= Matthew Head =

Australian rules football umpire (born 1975)

Matthew Head (born 2 November 1975) is a former Australian rules football field umpire (Australian rules football) in the Australian Football League (AFL).

Head attended Marcellin College, Bulleen, and started umpiring in the VAFA, progressing through the U/18 TAC Cup, VFL and AFL Reserve Grade Competition and was appointed to the 1999 Reserves Grand Final.

Head umpired 144 AFL games from 2001 to 2008. He made his debut in Round 5, 2001, when Geelong played Port Adelaide at Kardinia Park, and his final match was in Round 22, 2008, when Essendon played St Kilda at Marvel Stadium. Head wore shirt #16 for his entire career and is heritage number 386. He was known as an excellent bouncer of the football but cited a back injury from bouncing as a reason for his retirement.

Head umpired a number of notable games, including an Essendon–West Coast match at Marvel Stadium in Round 3, 2004, where James Hird kicked the winning goal and celebrated by hugging a member of the crowd. Earlier in the week, on The Footy Show, Hird criticised an umpire and volunteered to pay a $20,000 fine.

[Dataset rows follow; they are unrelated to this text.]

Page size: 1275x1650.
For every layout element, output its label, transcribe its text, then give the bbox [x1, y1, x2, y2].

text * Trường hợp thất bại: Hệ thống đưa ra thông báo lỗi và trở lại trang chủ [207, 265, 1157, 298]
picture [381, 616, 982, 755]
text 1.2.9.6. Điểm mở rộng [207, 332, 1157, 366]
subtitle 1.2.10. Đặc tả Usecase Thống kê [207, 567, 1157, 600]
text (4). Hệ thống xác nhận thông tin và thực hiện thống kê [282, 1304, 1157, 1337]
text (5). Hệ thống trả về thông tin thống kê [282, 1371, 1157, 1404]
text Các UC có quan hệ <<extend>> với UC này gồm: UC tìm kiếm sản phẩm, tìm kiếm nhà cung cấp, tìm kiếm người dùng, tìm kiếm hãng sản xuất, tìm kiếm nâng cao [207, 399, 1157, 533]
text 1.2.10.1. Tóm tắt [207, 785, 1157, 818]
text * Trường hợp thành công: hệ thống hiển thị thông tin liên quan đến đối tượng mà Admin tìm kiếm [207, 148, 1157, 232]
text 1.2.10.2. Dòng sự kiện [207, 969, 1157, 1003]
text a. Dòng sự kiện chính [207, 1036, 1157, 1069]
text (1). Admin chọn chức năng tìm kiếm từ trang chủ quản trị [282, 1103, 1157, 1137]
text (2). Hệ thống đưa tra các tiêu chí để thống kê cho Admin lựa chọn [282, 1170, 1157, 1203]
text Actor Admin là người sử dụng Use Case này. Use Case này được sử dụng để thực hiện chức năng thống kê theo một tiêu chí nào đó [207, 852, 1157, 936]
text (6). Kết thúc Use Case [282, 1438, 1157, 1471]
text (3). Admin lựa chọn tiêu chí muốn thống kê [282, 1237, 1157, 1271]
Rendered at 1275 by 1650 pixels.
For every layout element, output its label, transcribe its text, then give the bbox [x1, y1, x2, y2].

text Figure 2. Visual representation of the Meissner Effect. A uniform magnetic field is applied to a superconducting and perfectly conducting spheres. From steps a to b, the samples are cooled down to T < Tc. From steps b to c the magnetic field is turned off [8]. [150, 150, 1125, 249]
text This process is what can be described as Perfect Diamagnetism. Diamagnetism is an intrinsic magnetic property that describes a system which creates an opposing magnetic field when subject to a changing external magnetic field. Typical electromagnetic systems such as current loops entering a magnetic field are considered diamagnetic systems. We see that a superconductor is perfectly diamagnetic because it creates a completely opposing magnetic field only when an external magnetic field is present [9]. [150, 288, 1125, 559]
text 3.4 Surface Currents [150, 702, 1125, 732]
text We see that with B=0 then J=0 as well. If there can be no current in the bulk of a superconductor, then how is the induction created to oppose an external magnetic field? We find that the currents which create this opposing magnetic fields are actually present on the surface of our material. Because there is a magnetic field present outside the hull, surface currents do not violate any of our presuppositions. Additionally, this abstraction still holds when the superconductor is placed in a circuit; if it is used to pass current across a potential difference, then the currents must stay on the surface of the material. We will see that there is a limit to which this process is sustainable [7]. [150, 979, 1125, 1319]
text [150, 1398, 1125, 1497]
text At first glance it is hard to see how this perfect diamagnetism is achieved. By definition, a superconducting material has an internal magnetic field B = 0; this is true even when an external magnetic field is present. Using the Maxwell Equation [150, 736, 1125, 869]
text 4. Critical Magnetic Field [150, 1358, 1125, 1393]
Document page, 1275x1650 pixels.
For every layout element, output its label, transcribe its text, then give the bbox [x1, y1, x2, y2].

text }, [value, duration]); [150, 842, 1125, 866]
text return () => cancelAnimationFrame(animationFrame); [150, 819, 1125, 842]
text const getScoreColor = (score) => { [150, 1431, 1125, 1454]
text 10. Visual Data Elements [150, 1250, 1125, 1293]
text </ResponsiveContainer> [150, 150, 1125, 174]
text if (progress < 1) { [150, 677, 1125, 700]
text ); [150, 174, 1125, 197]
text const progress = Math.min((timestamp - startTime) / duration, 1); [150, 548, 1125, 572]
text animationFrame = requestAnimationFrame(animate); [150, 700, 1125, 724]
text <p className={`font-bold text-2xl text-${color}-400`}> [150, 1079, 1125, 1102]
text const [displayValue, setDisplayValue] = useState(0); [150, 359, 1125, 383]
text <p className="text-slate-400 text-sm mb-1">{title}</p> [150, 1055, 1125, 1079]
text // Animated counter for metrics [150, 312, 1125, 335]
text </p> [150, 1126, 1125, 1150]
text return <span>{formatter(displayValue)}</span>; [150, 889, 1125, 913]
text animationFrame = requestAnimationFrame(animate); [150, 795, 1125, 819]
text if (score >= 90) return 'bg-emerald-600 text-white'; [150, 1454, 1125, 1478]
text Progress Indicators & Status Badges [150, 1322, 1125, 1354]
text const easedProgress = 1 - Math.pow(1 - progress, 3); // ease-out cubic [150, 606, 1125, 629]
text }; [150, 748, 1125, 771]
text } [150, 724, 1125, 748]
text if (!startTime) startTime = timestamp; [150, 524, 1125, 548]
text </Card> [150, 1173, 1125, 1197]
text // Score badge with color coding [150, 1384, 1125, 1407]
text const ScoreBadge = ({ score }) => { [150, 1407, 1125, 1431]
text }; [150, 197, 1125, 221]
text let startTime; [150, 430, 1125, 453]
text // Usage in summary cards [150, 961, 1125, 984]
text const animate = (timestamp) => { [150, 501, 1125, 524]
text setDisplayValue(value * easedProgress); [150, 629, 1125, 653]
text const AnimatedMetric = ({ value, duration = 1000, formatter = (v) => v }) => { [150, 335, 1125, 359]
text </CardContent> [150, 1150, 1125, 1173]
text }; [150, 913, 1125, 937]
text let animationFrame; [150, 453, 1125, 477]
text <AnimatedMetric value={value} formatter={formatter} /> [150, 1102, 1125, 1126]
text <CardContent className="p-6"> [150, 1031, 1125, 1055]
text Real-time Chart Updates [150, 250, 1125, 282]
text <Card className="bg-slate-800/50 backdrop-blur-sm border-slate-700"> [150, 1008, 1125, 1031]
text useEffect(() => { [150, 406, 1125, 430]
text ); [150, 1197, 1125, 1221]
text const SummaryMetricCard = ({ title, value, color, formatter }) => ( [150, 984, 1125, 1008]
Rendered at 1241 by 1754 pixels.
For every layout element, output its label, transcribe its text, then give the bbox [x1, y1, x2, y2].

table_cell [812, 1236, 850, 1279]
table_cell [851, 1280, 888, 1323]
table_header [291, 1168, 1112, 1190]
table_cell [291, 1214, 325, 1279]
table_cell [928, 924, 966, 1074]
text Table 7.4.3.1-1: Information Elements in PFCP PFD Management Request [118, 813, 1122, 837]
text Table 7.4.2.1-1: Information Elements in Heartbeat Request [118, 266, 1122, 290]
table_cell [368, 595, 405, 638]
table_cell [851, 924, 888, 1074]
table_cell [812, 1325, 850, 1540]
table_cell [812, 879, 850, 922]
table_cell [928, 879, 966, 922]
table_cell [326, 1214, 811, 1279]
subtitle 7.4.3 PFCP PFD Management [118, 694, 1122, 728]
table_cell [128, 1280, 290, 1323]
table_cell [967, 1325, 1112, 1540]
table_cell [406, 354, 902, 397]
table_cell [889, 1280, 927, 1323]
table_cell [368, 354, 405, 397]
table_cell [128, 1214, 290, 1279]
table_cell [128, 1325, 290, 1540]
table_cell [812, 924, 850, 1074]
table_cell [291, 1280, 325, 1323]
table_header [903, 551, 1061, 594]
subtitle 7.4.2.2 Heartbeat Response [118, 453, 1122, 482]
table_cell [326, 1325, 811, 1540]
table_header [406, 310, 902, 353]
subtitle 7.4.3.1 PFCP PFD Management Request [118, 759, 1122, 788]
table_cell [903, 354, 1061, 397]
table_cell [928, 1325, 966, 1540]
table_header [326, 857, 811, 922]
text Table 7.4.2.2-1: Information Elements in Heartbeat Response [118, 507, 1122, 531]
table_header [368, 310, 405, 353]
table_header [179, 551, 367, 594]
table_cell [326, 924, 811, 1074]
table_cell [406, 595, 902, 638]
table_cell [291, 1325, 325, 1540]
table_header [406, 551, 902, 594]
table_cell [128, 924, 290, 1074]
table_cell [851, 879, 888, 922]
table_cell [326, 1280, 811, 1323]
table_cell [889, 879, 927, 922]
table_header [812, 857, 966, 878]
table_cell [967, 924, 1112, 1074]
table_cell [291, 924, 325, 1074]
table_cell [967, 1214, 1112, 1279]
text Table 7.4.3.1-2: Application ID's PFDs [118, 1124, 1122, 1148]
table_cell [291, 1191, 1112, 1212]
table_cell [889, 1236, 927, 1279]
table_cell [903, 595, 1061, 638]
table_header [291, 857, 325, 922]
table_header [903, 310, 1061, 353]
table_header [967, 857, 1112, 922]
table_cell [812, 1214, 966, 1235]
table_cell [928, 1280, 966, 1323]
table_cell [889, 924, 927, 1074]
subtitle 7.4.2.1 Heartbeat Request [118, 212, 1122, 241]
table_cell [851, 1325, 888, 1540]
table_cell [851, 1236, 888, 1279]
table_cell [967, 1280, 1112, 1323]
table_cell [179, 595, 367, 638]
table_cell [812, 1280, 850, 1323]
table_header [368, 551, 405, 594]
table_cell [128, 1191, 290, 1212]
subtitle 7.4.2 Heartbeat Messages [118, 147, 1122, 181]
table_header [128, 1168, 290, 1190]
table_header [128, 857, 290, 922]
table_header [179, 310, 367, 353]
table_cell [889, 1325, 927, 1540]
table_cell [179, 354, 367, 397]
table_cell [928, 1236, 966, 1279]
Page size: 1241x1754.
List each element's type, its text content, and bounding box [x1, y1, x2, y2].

Head is perhaps best known as the field umpire who was investigated after it was reported by Channel 9 newsreader Tony Jones that he made the comment "now l know what it feels like to have a victory" whilst boarding an aeroplane following a Fremantle–St Kilda match at Subiaco Oval in Round 21, 2005. In the lead-up to the game, St Kilda coach Grant Thomas was fined $20,000 for making disparaging comments about umpires. The game ended controversially with Fremantle winning by kicking a goal after the siren; this followed a number of earlier umpiring decisions that resulted in goals to Fremantle. Head was later cleared of any wrongdoing. In 2020, Head broke his silence and recalled the infamous night in an interview with Tony Jones as an SEN exclusive. The incident is considered one of the most controversial in the history of AFL umpiring.